EXERCISE AIM> Return the listing that follows exactly, with no pictures included.

+ + + + + + +

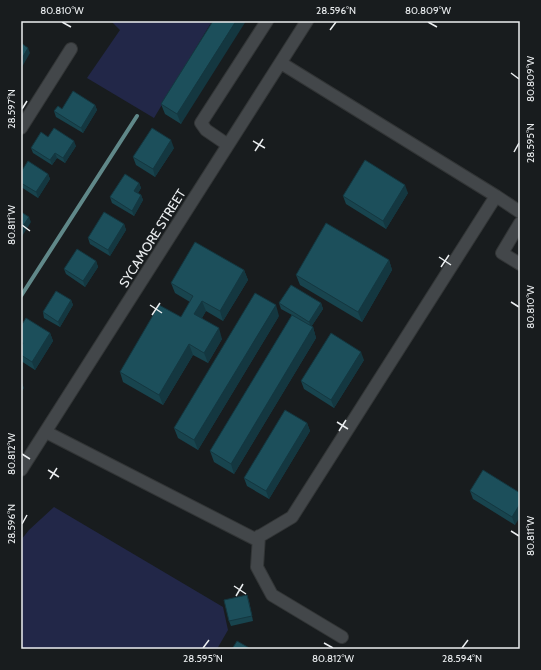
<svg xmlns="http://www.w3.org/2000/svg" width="541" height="670" viewBox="0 0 541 670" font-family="Cabin,sans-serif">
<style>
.green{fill:#222748}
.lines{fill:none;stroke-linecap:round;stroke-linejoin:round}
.stream{stroke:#608889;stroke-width:4}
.minor-casing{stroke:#323536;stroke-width:14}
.minor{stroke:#43474a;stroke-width:12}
.wall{fill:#18444e}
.shaded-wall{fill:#143740}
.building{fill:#1c4f5b;stroke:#143740}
.ticks{fill:none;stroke:#ebeef0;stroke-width:1.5}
.labels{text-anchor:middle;stroke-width:3;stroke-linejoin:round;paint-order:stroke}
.street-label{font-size:13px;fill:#ebeef0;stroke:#181c1e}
.neatline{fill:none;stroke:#ebeef0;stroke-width:1.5}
.ticks-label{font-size:10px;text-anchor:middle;fill:#ebeef0}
</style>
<rect width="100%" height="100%" fill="#181c1e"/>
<path class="green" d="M111,21h101l-58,97 -67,-40 33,-48z
M54,507l169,100 5,23 -11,19h-196v-109l8,-10z"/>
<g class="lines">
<path class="stream" d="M21,296l116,-180"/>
<g class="minor-casing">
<path id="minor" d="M21,128l50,-79
M228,145l-22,-15 -5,-7 66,-102
M496,196l24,16
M520,223l-18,30 18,11
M46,432l209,107 37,-22 204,-321 -215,-133
M21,470l286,-449
M259,536l-2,31 15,28 70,42"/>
</g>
<use href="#minor" class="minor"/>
</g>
<path class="wall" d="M213,21l-32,103 -16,-10 -4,-10z
M95,105l2,5 -14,23 -27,-16 -2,-6 8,-2z
M48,137l28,9 -11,17 -8,-5 -5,7 -19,-12 -2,-5z
M174,148l-19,29 -19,-12 -3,-8z
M21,172l27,2 2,5 -12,19 -17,-11z
M139,183l2,5 -3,5 3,2 2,5 -9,16 -22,-13 -2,-6z
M408,193l-22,36 -40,-25 -3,-8z
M124,224l2,6 -16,26 -20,-12 -2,-6z
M389,260l3,10 -30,52 -62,-37 -4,-10z
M96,261l2,6 -13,20 -19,-13 -2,-5z
M244,270l4,10 -25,41 -17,-10 -4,7 20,21 -14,24 -15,-8 -30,50 -40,-23 -3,-10 61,-55 9,-15 -15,-9 -4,-10z
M71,300l2,5 -13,22 -16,-9 -1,-6z
M279,303h42l2,6 -12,18h2l3,11 -82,136 -20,-12 -4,-11 82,-136 -11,-6z
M279,316l-81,134 -20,-12 -4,-10z
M21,326l29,7 3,8 -18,29 -14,-9z
M364,360l-30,48 -30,-19 -3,-8z
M307,423l3,8 -41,68 -22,-13 -3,-8z
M470,491l50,2 -5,32 -42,-26z
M247,595l2,6 4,20 -22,5 -2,-5z"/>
<path class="shaded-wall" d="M236,21h10l-65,103 -4,-10z
M28,48l2,5 -8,14 -1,-2v-5z
M95,105l2,5 -14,23 -2,-5z
M171,140l3,8 -19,29 -2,-8z
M74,141l2,5 -11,17 -2,-5z
M55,153l2,5 -5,7 -2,-5z
M48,174l2,5 -12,19 -2,-6z
M139,183l2,5 -5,8 -2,-5z
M405,185l3,8 -22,36 -3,-8z
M141,195l2,5 -9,16 -2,-5z
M29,217l2,5 -10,16v-9z
M124,224l2,6 -16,26 -2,-6z
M389,260l3,10 -30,52 -4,-10z
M96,261l2,6 -13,20 -2,-6z
M244,270l4,10 -25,41 -3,-10z
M71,300l2,5 -13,22 -2,-5z
M202,301l4,10 -8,13 -4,-10z
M321,303l2,6 -12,18 -2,-5z
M276,305l3,11 -81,134 -4,-10z
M313,327l3,11 -82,136 -3,-10z
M219,328l3,11 -14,24 -4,-10z
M50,333l3,8 -18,29 -3,-8z
M189,344l4,11 -30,50 -4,-10z
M361,352l3,8 -30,48 -3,-8z
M22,383l2,5 -3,5v-8z
M307,423l3,8 -41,68 -3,-8z
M520,504v13l-5,8 -3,-8z"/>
<path class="building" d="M213,21h23l-59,93 -16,-10z
M21,43l7,5 -7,12z
M73,91l22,14 -14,23 -27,-17 4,-5 4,3z
M54,128l20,13 -11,17 -8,-5 -5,7 -19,-12 10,-16 7,5z
M152,128l19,12 -18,29 -20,-12z
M365,160l40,25 -22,36 -40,-25z
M28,161l20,13 -12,18 -15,-9v-11z
M125,174l14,9 -5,8 7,4 -9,16 -22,-14z
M21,212l8,5 -8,12z
M104,212l20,12 -16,26 -20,-12z
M326,223l63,37 -31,52 -62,-37z
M195,242l49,28 -24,41 -18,-10 -8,13 25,14 -15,25 -15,-9 -30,51 -39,-23 39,-67 22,12 12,-21 -22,-13z
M77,249l19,12 -13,20 -19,-12z
M291,285l30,18 -12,19 -30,-19z
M56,291l15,9 -13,22 -15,-10z
M255,293l21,12 -82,135 -20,-12z
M292,315l21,12 -82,137 -21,-13z
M26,318l24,15 -18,29 -11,-7v-9l2,-3 -2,-1v-16z
M331,333l30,19 -30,48 -30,-19z
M285,410l22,13 -41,68 -22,-13z
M483,470l37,23v11l-8,13 -42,-26z
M247,595l5,21 -23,5 -5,-21z
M237,641l14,8h-19z"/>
<path class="ticks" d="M62,22l9,5M428,22l9,5M330,30l6,-8M511,73l8,6M22,109l5,-8M253,141l12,7M255,151l8,-12M514,152l5,-9M22,225l8,6M439,257l12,8M441,267l8,-12M511,302l8,5M150,305l12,8M152,315l8,-12M337,422l11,7M339,431l7,-11M22,454l8,5M48,470l11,7M50,479l7,-11M22,524l5,-9M511,531l8,5M234,586l12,8M236,596l7,-12M324,643l9,5M203,648l6,-8M462,648l6,-8"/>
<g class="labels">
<g class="street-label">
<text transform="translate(152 238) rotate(-58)" y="5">SYCAMORE STREET</text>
</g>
</g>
<rect width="541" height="670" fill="none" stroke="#181c1e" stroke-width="44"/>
<rect x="22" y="22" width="497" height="626" class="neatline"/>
<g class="ticks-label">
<text x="62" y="14">80.810°W</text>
<text x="336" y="14">28.596°N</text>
<text x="428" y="14">80.809°W</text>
<text transform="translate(530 79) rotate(-90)" y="4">80.809°W</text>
<text transform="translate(11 109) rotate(-90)" y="4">28.597°N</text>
<text transform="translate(530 143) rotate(-90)" y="4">28.595°N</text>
<text transform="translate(11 225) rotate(-90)" y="4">80.811°W</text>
<text transform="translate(530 307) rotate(-90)" y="4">80.810°W</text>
<text transform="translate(11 454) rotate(-90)" y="4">80.812°W</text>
<text transform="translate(11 524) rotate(-90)" y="4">28.596°N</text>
<text transform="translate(530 536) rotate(-90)" y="4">80.811°W</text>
<text x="203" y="662">28.595°N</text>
<text x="333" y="662">80.812°W</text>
<text x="462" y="662">28.594°N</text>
</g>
</svg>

+ + + + + + +

ANSWER FOR THIS EXERCISE>
<svg xmlns="http://www.w3.org/2000/svg" width="541" height="670" viewBox="0 0 541 670" font-family="Cabin,sans-serif">
<style>
.green{fill:#222748}
.lines{fill:none;stroke-linecap:round;stroke-linejoin:round}
.stream{stroke:#608889;stroke-width:4}
.minor-casing{stroke:#323536;stroke-width:14}
.minor{stroke:#43474a;stroke-width:12}
.wall{fill:#18444e}
.shaded-wall{fill:#143740}
.building{fill:#1c4f5b;stroke:#143740}
.ticks{fill:none;stroke:#ebeef0;stroke-width:1.5}
.labels{text-anchor:middle;stroke-width:3;stroke-linejoin:round;paint-order:stroke}
.street-label{font-size:13px;fill:#ebeef0;stroke:#181c1e}
.neatline{fill:none;stroke:#ebeef0;stroke-width:1.5}
.ticks-label{font-size:10px;text-anchor:middle;fill:#ebeef0}
</style>
<rect width="100%" height="100%" fill="#181c1e"/>
<path class="green" d="M111,21h101l-58,97 -67,-40 33,-48z
M54,507l169,100 5,23 -11,19h-196v-109l8,-10z"/>
<g class="lines">
<path class="stream" d="M21,296l116,-180"/>
<g class="minor-casing">
<path id="minor" d="M21,128l50,-79
M228,145l-22,-15 -5,-7 66,-102
M496,196l24,16
M520,223l-18,30 18,11
M46,432l209,107 37,-22 204,-321 -215,-133
M21,470l286,-449
M259,536l-2,31 15,28 70,42"/>
</g>
<use href="#minor" class="minor"/>
</g>
<path class="wall" d="M213,21l-32,103 -16,-10 -4,-10z
M95,105l2,5 -14,23 -27,-16 -2,-6 8,-2z
M48,137l28,9 -11,17 -8,-5 -5,7 -19,-12 -2,-5z
M174,148l-19,29 -19,-12 -3,-8z
M21,172l27,2 2,5 -12,19 -17,-11z
M139,183l2,5 -3,5 3,2 2,5 -9,16 -22,-13 -2,-6z
M408,193l-22,36 -40,-25 -3,-8z
M124,224l2,6 -16,26 -20,-12 -2,-6z
M389,260l3,10 -30,52 -62,-37 -4,-10z
M96,261l2,6 -13,20 -19,-13 -2,-5z
M244,270l4,10 -25,41 -17,-10 -4,7 20,21 -14,24 -15,-8 -30,50 -40,-23 -3,-10 61,-55 9,-15 -15,-9 -4,-10z
M71,300l2,5 -13,22 -16,-9 -1,-6z
M279,303h42l2,6 -12,18h2l3,11 -82,136 -20,-12 -4,-11 82,-136 -11,-6z
M279,316l-81,134 -20,-12 -4,-10z
M21,326l29,7 3,8 -18,29 -14,-9z
M364,360l-30,48 -30,-19 -3,-8z
M307,423l3,8 -41,68 -22,-13 -3,-8z
M470,491l50,2 -5,32 -42,-26z
M247,595l2,6 4,20 -22,5 -2,-5z"/>
<path class="shaded-wall" d="M236,21h10l-65,103 -4,-10z
M28,48l2,5 -8,14 -1,-2v-5z
M95,105l2,5 -14,23 -2,-5z
M171,140l3,8 -19,29 -2,-8z
M74,141l2,5 -11,17 -2,-5z
M55,153l2,5 -5,7 -2,-5z
M48,174l2,5 -12,19 -2,-6z
M139,183l2,5 -5,8 -2,-5z
M405,185l3,8 -22,36 -3,-8z
M141,195l2,5 -9,16 -2,-5z
M29,217l2,5 -10,16v-9z
M124,224l2,6 -16,26 -2,-6z
M389,260l3,10 -30,52 -4,-10z
M96,261l2,6 -13,20 -2,-6z
M244,270l4,10 -25,41 -3,-10z
M71,300l2,5 -13,22 -2,-5z
M202,301l4,10 -8,13 -4,-10z
M321,303l2,6 -12,18 -2,-5z
M276,305l3,11 -81,134 -4,-10z
M313,327l3,11 -82,136 -3,-10z
M219,328l3,11 -14,24 -4,-10z
M50,333l3,8 -18,29 -3,-8z
M189,344l4,11 -30,50 -4,-10z
M361,352l3,8 -30,48 -3,-8z
M22,383l2,5 -3,5v-8z
M307,423l3,8 -41,68 -3,-8z
M520,504v13l-5,8 -3,-8z"/>
<path class="building" d="M213,21h23l-59,93 -16,-10z
M21,43l7,5 -7,12z
M73,91l22,14 -14,23 -27,-17 4,-5 4,3z
M54,128l20,13 -11,17 -8,-5 -5,7 -19,-12 10,-16 7,5z
M152,128l19,12 -18,29 -20,-12z
M365,160l40,25 -22,36 -40,-25z
M28,161l20,13 -12,18 -15,-9v-11z
M125,174l14,9 -5,8 7,4 -9,16 -22,-14z
M21,212l8,5 -8,12z
M104,212l20,12 -16,26 -20,-12z
M326,223l63,37 -31,52 -62,-37z
M195,242l49,28 -24,41 -18,-10 -8,13 25,14 -15,25 -15,-9 -30,51 -39,-23 39,-67 22,12 12,-21 -22,-13z
M77,249l19,12 -13,20 -19,-12z
M291,285l30,18 -12,19 -30,-19z
M56,291l15,9 -13,22 -15,-10z
M255,293l21,12 -82,135 -20,-12z
M292,315l21,12 -82,137 -21,-13z
M26,318l24,15 -18,29 -11,-7v-9l2,-3 -2,-1v-16z
M331,333l30,19 -30,48 -30,-19z
M285,410l22,13 -41,68 -22,-13z
M483,470l37,23v11l-8,13 -42,-26z
M247,595l5,21 -23,5 -5,-21z
M237,641l14,8h-19z"/>
<path class="ticks" d="M62,22l9,5M428,22l9,5M330,30l6,-8M511,73l8,6M22,109l5,-8M253,141l12,7M255,151l8,-12M514,152l5,-9M22,225l8,6M439,257l12,8M441,267l8,-12M511,302l8,5M150,305l12,8M152,315l8,-12M337,422l11,7M339,431l7,-11M22,454l8,5M48,470l11,7M50,479l7,-11M22,524l5,-9M511,531l8,5M234,586l12,8M236,596l7,-12M324,643l9,5M203,648l6,-8M462,648l6,-8"/>
<g class="labels">
<g class="street-label">
<text transform="translate(152 238) rotate(-58)" y="5">SYCAMORE STREET</text>
</g>
</g>
<rect width="541" height="670" fill="none" stroke="#181c1e" stroke-width="44"/>
<rect x="22" y="22" width="497" height="626" class="neatline"/>
<g class="ticks-label">
<text x="62" y="14">80.810°W</text>
<text x="336" y="14">28.596°N</text>
<text x="428" y="14">80.809°W</text>
<text transform="translate(530 79) rotate(-90)" y="4">80.809°W</text>
<text transform="translate(11 109) rotate(-90)" y="4">28.597°N</text>
<text transform="translate(530 143) rotate(-90)" y="4">28.595°N</text>
<text transform="translate(11 225) rotate(-90)" y="4">80.811°W</text>
<text transform="translate(530 307) rotate(-90)" y="4">80.810°W</text>
<text transform="translate(11 454) rotate(-90)" y="4">80.812°W</text>
<text transform="translate(11 524) rotate(-90)" y="4">28.596°N</text>
<text transform="translate(530 536) rotate(-90)" y="4">80.811°W</text>
<text x="203" y="662">28.595°N</text>
<text x="333" y="662">80.812°W</text>
<text x="462" y="662">28.594°N</text>
</g>
</svg>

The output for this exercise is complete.